◆ **Passage provided**
Pauls Valley, OK, Pauls Valley Democrat

Local News

February 7, 2014

Transition met with more calm

emann@pvdemocrat.com — Though it has taken a while to reach this point, there is now a relatively steady and comfortable flow of community transitions going on for the Southern Oklahoma Resource Center.

One area that has recently reached this ease is the employees, who only weeks ago agreed to the first voluntary buyout offer that will take effect in March and with this has almost eliminated the understaffed problem, according to SORC Administrator Jeff Livingston. He explained the situation of the reduction of nonessential staff as calm and an acceptance to keep things as smooth as possible as things gradually shut down.

“There was virtually no anger or animosity,” said Livingston, noting how while the early end of employment offer for 30 was filled up immediately, they actually lost around 27 as a few moved to other needed positions. “They were there to learn to make a decision for the future.”

To put it in perspective, it was common practice for years where direct care staff would have dual roles where they would combine the everyday duties for the clients and handle medication administration, according to Livingston.

This is something that would otherwise be handled by separate employees in an environment like a hospital and this added to the problem of staff only being trained to be able to work in one particular building on campus.

“It was very difficult for them to do both,” said Livingston, adding that the current client population is 55. “They have really helped.”

The environment is now not quite as stressful as it was for employees even near the end of 2013 as measures have now been put in place to alleviate the workload of essential staff like who have to remain as client numbers decrease.

This has happened through the ability to contract out jobs like LPNs or Certified Nurse Assistants through options like Sooner Medical, reducing the problem of overtime along with staff able to devote more attention to fewer patients and now those who remain are cross trained to be able to go among all the buildings still open.

◆ **Provided data**

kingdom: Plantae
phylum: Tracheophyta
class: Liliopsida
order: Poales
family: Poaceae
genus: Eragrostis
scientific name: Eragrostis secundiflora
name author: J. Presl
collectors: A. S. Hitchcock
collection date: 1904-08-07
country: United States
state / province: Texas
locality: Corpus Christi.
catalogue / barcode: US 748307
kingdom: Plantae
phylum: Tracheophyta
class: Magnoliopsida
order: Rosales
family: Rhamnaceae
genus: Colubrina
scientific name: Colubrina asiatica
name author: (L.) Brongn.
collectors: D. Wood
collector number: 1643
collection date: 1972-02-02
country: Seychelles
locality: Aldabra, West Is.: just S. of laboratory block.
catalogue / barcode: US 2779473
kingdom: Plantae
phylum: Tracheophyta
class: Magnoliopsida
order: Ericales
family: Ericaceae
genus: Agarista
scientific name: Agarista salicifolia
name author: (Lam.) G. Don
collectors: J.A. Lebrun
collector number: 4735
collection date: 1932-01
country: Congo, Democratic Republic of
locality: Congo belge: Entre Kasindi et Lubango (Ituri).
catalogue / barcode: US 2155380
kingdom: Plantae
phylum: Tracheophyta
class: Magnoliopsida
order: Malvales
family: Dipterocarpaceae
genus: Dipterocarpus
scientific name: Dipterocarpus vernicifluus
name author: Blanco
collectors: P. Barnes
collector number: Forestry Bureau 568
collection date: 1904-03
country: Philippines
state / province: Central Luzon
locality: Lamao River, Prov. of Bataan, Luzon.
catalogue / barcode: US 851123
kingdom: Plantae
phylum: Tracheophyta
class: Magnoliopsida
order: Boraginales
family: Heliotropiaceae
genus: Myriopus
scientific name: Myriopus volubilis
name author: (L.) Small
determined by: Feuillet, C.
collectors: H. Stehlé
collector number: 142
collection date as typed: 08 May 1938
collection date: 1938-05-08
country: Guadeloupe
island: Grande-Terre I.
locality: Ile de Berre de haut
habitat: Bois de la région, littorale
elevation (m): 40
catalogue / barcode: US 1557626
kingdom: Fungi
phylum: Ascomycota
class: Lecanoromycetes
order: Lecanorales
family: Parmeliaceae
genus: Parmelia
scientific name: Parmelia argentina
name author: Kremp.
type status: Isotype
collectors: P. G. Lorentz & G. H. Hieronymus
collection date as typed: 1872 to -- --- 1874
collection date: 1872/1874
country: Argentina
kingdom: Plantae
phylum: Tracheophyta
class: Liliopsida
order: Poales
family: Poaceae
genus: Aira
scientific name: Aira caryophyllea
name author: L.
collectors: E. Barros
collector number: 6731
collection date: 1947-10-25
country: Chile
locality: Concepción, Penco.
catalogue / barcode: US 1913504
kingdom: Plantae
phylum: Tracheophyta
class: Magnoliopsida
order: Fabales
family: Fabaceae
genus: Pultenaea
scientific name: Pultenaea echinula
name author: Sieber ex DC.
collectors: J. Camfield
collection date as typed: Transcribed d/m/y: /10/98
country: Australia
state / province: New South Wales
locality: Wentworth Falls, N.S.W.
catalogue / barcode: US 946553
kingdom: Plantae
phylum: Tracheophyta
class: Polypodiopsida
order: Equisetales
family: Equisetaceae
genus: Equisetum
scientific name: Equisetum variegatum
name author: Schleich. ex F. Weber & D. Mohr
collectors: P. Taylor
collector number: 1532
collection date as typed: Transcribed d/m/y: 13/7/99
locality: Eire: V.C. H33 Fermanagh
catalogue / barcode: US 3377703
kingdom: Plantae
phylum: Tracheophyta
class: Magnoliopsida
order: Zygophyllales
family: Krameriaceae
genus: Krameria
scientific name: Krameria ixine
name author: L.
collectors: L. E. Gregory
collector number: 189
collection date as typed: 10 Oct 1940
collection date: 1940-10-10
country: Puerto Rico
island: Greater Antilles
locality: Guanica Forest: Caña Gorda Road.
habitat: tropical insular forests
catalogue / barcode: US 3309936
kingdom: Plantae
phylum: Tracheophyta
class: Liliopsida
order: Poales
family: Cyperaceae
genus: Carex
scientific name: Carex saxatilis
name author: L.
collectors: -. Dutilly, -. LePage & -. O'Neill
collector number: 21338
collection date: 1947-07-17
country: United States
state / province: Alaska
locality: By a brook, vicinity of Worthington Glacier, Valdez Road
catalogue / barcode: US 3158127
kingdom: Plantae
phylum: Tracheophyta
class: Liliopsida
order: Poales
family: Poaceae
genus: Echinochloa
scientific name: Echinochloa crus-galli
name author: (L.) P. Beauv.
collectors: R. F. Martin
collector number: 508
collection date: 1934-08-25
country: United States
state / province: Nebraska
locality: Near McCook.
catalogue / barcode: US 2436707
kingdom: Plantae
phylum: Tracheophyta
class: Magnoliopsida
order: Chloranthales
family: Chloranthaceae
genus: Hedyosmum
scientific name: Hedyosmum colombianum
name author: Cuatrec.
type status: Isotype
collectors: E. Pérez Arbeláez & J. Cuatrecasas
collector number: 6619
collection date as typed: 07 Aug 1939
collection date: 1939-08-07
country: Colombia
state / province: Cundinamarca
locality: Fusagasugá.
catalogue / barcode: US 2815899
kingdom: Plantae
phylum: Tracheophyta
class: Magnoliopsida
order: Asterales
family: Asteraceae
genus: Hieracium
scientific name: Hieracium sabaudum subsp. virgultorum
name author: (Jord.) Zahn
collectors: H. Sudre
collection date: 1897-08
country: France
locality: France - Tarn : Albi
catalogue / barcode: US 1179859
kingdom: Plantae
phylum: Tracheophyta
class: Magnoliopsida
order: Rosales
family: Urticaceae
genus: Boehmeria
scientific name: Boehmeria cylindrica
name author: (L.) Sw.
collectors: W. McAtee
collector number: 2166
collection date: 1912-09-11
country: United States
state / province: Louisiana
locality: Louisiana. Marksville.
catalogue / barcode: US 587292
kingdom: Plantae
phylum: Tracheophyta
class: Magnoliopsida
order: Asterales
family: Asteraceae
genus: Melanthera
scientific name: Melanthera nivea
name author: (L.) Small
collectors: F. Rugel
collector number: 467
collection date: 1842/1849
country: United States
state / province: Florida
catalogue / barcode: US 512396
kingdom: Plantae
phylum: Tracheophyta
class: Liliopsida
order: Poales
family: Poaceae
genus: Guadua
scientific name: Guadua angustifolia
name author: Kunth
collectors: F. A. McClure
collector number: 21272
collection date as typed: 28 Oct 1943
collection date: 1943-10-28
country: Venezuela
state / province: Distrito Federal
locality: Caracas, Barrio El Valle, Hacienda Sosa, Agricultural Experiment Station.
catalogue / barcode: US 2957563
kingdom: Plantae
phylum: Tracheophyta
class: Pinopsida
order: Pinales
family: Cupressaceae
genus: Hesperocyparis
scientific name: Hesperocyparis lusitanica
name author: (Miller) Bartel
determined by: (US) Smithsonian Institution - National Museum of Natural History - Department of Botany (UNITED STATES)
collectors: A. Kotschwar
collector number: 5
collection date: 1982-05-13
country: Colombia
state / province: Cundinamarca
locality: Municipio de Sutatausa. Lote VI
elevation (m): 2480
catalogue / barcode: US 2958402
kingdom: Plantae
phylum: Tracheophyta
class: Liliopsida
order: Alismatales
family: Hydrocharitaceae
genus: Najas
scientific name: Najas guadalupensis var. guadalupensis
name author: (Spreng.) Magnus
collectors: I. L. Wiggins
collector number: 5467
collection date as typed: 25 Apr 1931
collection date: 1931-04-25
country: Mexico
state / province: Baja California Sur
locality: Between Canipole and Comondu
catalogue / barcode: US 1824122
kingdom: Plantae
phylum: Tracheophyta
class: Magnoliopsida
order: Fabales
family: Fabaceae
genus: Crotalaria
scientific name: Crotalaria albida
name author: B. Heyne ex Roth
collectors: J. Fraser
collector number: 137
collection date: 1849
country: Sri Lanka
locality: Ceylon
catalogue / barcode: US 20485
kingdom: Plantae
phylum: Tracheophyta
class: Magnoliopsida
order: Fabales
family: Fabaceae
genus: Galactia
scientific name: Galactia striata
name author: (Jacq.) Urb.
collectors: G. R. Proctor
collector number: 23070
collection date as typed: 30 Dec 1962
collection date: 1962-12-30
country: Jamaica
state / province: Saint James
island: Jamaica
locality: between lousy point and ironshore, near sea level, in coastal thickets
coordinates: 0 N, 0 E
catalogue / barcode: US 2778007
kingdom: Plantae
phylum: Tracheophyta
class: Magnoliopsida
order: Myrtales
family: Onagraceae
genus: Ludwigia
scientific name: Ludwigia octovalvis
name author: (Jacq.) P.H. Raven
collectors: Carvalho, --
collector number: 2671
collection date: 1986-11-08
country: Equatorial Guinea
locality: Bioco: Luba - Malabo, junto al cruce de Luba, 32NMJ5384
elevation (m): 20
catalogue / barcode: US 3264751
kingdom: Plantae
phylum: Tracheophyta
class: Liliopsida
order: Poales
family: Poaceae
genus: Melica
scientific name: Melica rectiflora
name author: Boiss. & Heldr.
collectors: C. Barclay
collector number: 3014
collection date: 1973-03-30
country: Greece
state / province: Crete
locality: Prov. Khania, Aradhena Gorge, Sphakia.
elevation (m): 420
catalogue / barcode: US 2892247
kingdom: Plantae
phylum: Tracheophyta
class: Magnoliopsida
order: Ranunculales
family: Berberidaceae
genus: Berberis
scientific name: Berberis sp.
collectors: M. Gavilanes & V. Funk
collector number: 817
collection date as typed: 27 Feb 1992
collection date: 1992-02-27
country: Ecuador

◆ **Assignment 1**
Render this sentence from the article on the Southern Oklahoma Resource Center transition in Spanish: “It was very difficult for them to do both,” said Livingston, adding that the current client population is 55.
◆ **Assignment 2**
Supply the next part of the article on the Southern Oklahoma Resource Center transition, picking up after its last sentence.
The lines after the article have no role in this work.

◆ **Expected output 1**
«Les resultaba muy difícil hacer ambas cosas», dijo Livingston, y añadió que la población actual de clientes es de 55.

◆ **Expected output 2**
As far as buildings, those being used now include Multiple Unit North, Multiple South with about five clients, which is the next to close; a few campus houses and Turner, said Livingston.

Ultimately it will come down to the Turner building closing last, whether or not the original closure deadline of April 30 is replaced with a new date.

If anything presents significant difficulties as the client population reaches this level, it is some of the veteran employees having to say goodbye to clients they have worked with as long as decades.

Livingston himself recently bid farewell to a client who transferred into the community, who would stop by his office every day to chat or bring by a magazine.

“We have lots of folks who made it a career and still on board,” said Livingston, who started what was his second stint at SORC back in 2002 before becoming the administrator in 2005 and the eventual goal is one unified unit for a majority of the clients.

“When you work with somebody for 17 years there’s some emotion that goes with that…It’s tough, like sending a kid off to college.”

In the end, whether some of these employees leave in March or when the last client leaves, they will be offered a similar severance package to what was offered in this recent VOBO. As it is new territory for the state, there is still some uncertainty how it will proceed from this point on and when another group of employees will get a similar opportunity.

“We’re all going to get the same thing eventually,” said Livingston. “It’s just a matter of when.”